This is a follow up post to another one where I discuss the probability of getting 3 groups of equal sizes when splitting a total of 90 subjects. In that post, we find that the probability of getting three groups with 30 subjects each is \(0.0091\)

I wanted to understand how this probability changes as we increase the number of equally sized groups to generate from a given sample of subjects, i.e. I want to see if the probability increases/decreases from 1-4 below:

  1. The probability of creating 2 groups of 45 subjects each
  2. The probability of creating 3 groups of 30 subjects each
  3. The probability of creating 5 groups of 18 subjects each
  4. The probability of creating 6 groups of 15 subjects each

Intuitively, the probability should go down as the number of equally sized groups goes up. Let’s verify this empirically. Let’s say we have \(N\) subjects and \(k\) groups of equal sizes to create. Generalizing the proof from the previous post, the process to create equally sized groups would be:

  1. Get the size of each group. Let \(n = N/k\). This assumes \(N\) is divisible by \(k\).
  2. Group 1: choose \(n\) from the pool of \(N\) subjects. This can be done in \(\binom{N}{n}\) ways. \(N-n\) subjects now remain.
  3. Group 2: choose \(n\) from the remaining pool of \(N-n\) subjects. This can be done in \(\binom{N-n}{n}\) ways. \(N-2n\) subjects now remain.
  4. Group 3: choose \(n\) from the remaining pool of \(N-2n\) subjects. This can be done in \(\binom{N-2n}{n}\) ways. \(N-3n\) subjects now remain.
  5. Repeat the process till only \(n\) subjects remain, this is group \(k\).

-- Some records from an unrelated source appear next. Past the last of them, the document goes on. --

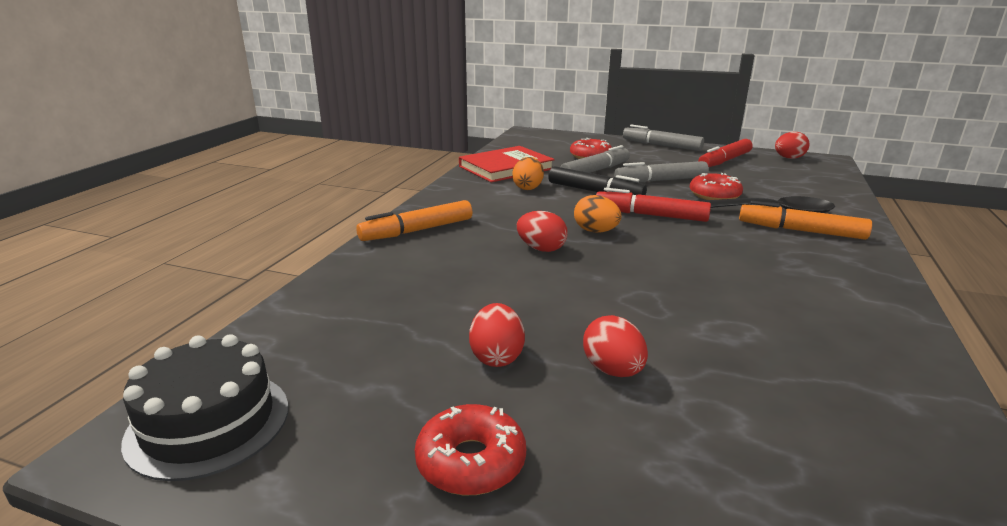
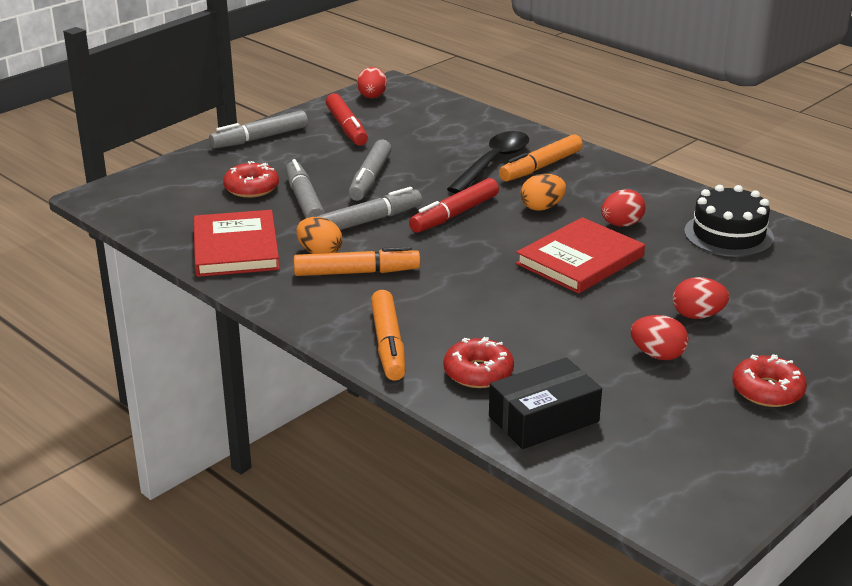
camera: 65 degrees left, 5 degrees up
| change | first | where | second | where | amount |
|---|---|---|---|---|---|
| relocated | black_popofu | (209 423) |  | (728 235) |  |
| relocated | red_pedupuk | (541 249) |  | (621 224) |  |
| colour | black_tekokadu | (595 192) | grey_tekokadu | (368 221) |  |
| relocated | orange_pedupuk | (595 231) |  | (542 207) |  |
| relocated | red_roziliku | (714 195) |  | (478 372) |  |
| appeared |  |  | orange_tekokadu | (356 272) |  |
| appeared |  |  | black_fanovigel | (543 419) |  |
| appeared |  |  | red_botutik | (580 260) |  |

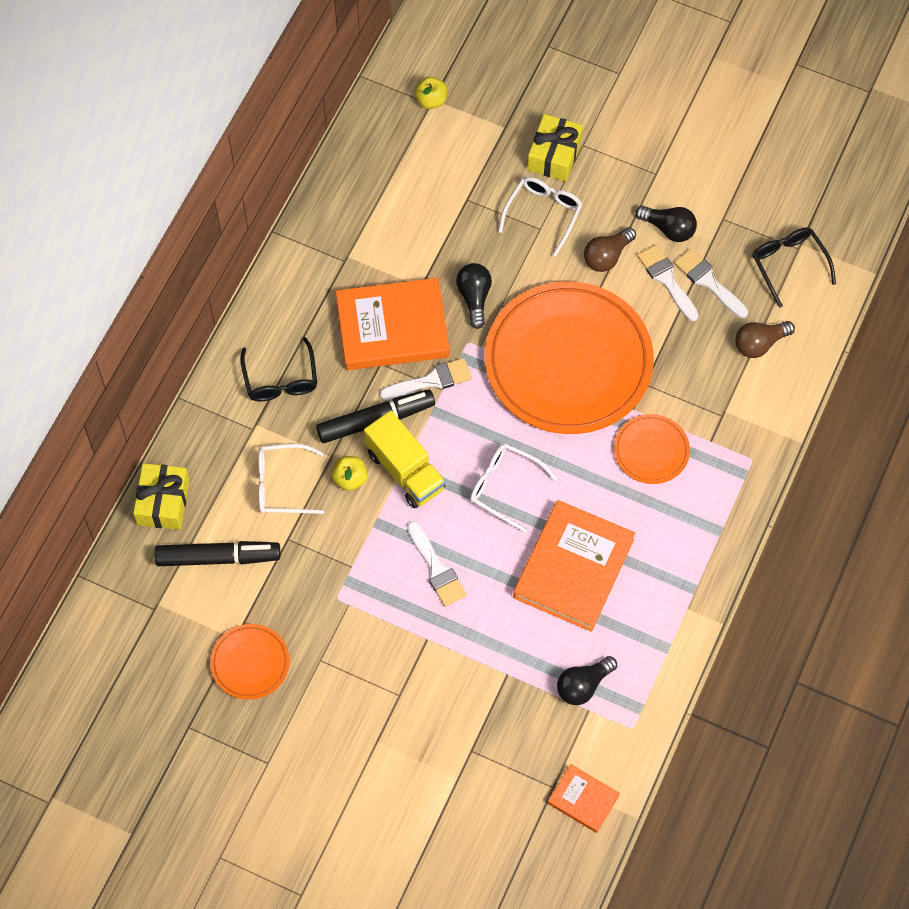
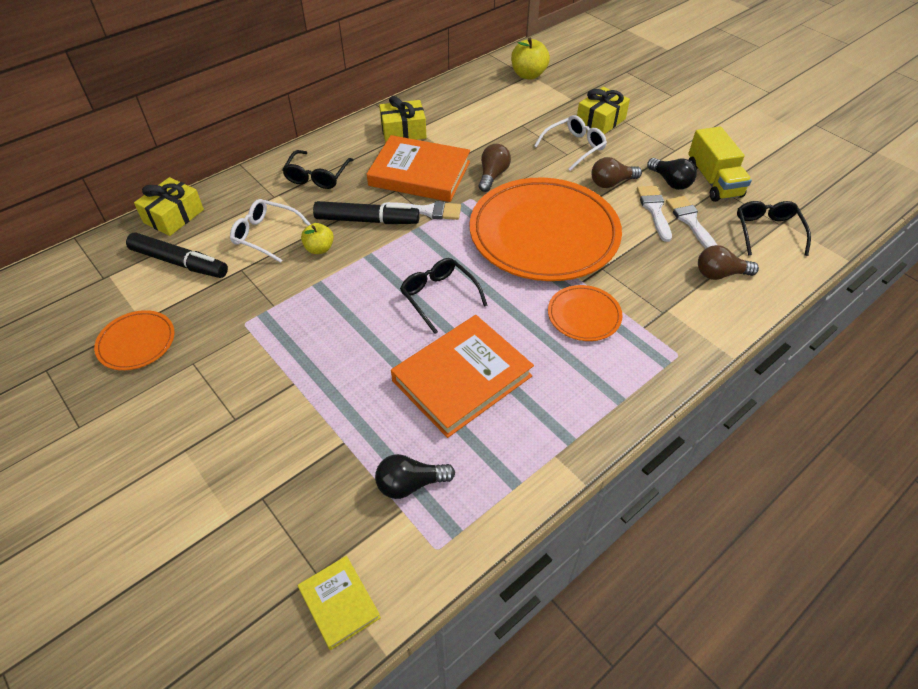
camera: 25 degrees right, 15 degrees down
| change | first | where | second | where | amount |
|---|---|---|---|---|---|
| relocated | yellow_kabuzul | (405 470) |  | (713 181) |  |
| missing | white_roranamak | (437 568) |  |  |  |
| size | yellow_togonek | (431 100) |  | (528 75) | x1.56 |
| colour | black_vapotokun | (474 297) | brown_vapotokun | (492 175) |  |
| colour | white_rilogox | (504 487) | black_rilogox | (438 296) |  |
| colour | orange_botutik | (583 799) | yellow_botutik | (339 603) |  |
| appeared |  |  | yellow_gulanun | (403 131) |  |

The number of ways to create \(k\) groups of equal size \(n\) is given by:

\begin{align} & \binom{N}{n} \times \binom{N-n}{n} \times \binom{N-2n}{n} \dots \binom{3n}{n} \times \binom{2n}{n} \\ & = \frac{N!}{(N-n)!n!} \times \frac{(N-n)!}{(N-2n)!n!} \times \frac{(N-2n)!}{(N-3n)!n!} \dots \frac{3n!}{2n!n!} \times \frac{2n!}{n!n!} \\ & = \underbrace{\frac{N!}{(N-n)!n!} \times \frac{(N-n)!}{(N-2n)!n!} \times \frac{(N-2n)!}{(N-3n)!n!} \dots \frac{3n!}{2n!n!} \times \frac{2n!}{n!n!}}_{k-1\text{ terms}} \\ & = \frac{N!}{{(n!)}^k} \tag{1} \end{align}

Similary, we can extend the reasoning in the previous post to get the total number of ways of creating \(k\) groups from \(N\) subjects to be:

\begin{align} \underbrace{k \times k \times k \dots k}_{N\text{ terms}} = k^N \tag{2} \end{align}

(1) and (2) give us the value for the probability: \begin{align} P(\text{k groups of equal sizes}) = \frac{N!}{{(n!)}^k k^N}, \,\,\, \text{where} \,\,\, n = N/k \end{align}

This formulation indicates that my intuition from earlier was accurate. I expect the probability to decrease as \(k\) (the number of equally sized groups to create) increases. Let’s visualize this. I set \(N = 2520\) and vary \(k\) from \(2 \dots 10\) (\(2520\) is the least common multiple of the numbers \(2 \dots 10\). This is to satisfy the divisibility assumption).

from math import factorial
import seaborn as sns
import matplotlib.pyplot as plt

N = 2520
k_range = range(2, 11)

def prob_equal(N, k):
    n = N//k 
    return factorial(N)/(((factorial(n))**k) * k**N)

prob = [prob_equal(N, k) for k in k_range]

# plot
sns.set_theme(style="whitegrid")
sns.lineplot(x=k_range, y=prob)

# label the axes
plt.xlabel("Groups of Equal Size (k)")
plt.ylabel("Probability")

plt.show()

The probability decreases as expected, also notice the steep decline as we go from \(k=2\) to \(k=3\). All this to say, given a pool of subjects \(N\), its increasingly unlikely to create \(k\) groups of equal sizes as \(k\) increases.